As your breath hangs in clouds

over snowsqueak and twigsnap

lynx move as melting

their tufting in flows

 

leaving time lost in 

rivers

hearts skipped 

as if stones

 

and gathered, you follow

wide-whiskered, updrawn

chasing furred waters

past hemlock and bone

 

to liquid lines pausing

pointed and calm

where pooled gazes meet

across moonshadowed snow

 

and you are seen 

without censure

but neither welcomed

nor shown

 

that you are other 

than current

or fellow seed, here

sown

 

while in waves 

they roll on 

and you turn towards 

home

 

not as lynx light

nor starlight

but as the eyeshine 

of your own.

 

This poem is a love story… not a romantic one, but a tale of love nonetheless.

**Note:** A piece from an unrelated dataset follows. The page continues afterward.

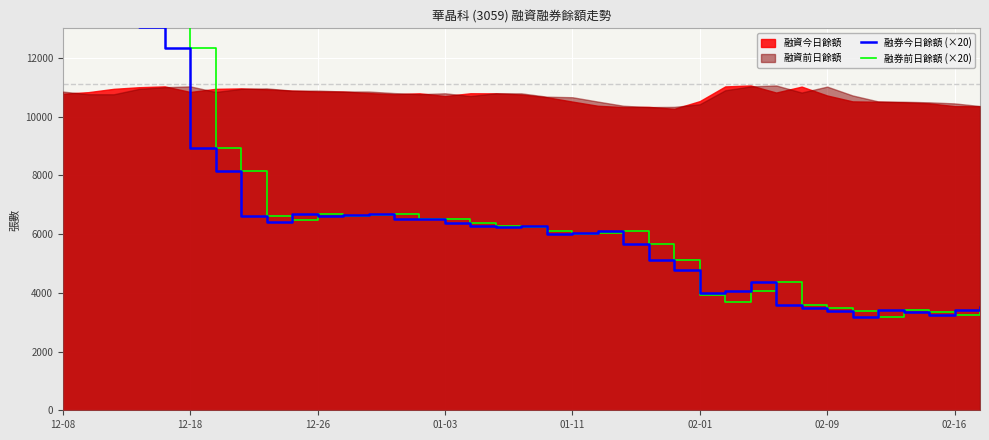

Which label corresponds to the largest value in the chart?

12-08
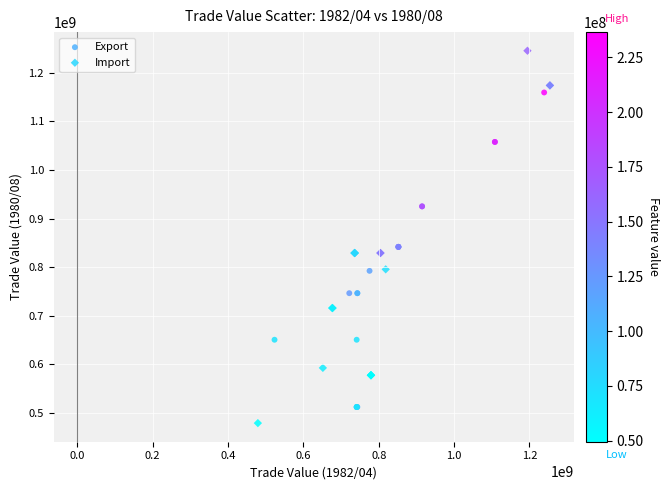

Which series contains the highest Y value?

Import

It begins with five lynx crossing the road in front of our truck. We are lucky to spot these wild cats from time to time, but we rarely get to see so many at once, or at such close range. After watching them lope and leap into the woods and out of sight, we sat stunned and giddy for several moments before continuing down the road. Over a week has passed since that crossing, and I find myself wondering where the lynx might be, what they are hunting, if they remain a group of five. They are still here, moving like shadows across my mind.

I love seeing lynx. Every time I do, a part of me jumps up and follows them through the trees, moving with a lynxy grace and precision I have never known in this body. In my imagination, we can smell hare and vole, hear the spruce grouse beneath the snow, taste the river air from the ridge. It feels like falling in love, but more paced, less tenuous. I would stay here, among them, if I could.

But then comes a moment when a lynx turns to meet my eyes, and I am lost. Something in that clear, unaffected (wild) gaze shakes me down, and I know myself again as human, not lynx. For a moment, this feels disorienting and wrong, even though I know there is nothing wrong with being human… unless I believe that to be so. Sometimes, I do.

And that feels terrible. Is it possible to be human without knowing heartbreak? It seems to me that even a newborn cries as if it has known one. Whether we would call it that or not, we each hold a place inside us that knows how to separate itself from love.

But as with most love stories, it doesn’t have to end there. With each break comes the chance to learn a little more about love, and about being human. For me, a lynxy gaze reflects my own humanness as both different and — perhaps in its essentials — no different than that of a wild cat. In each of us runs a common living current. And when I can glimpse that flashing force we share, I remember that nothing truly separates us… not even my imagination.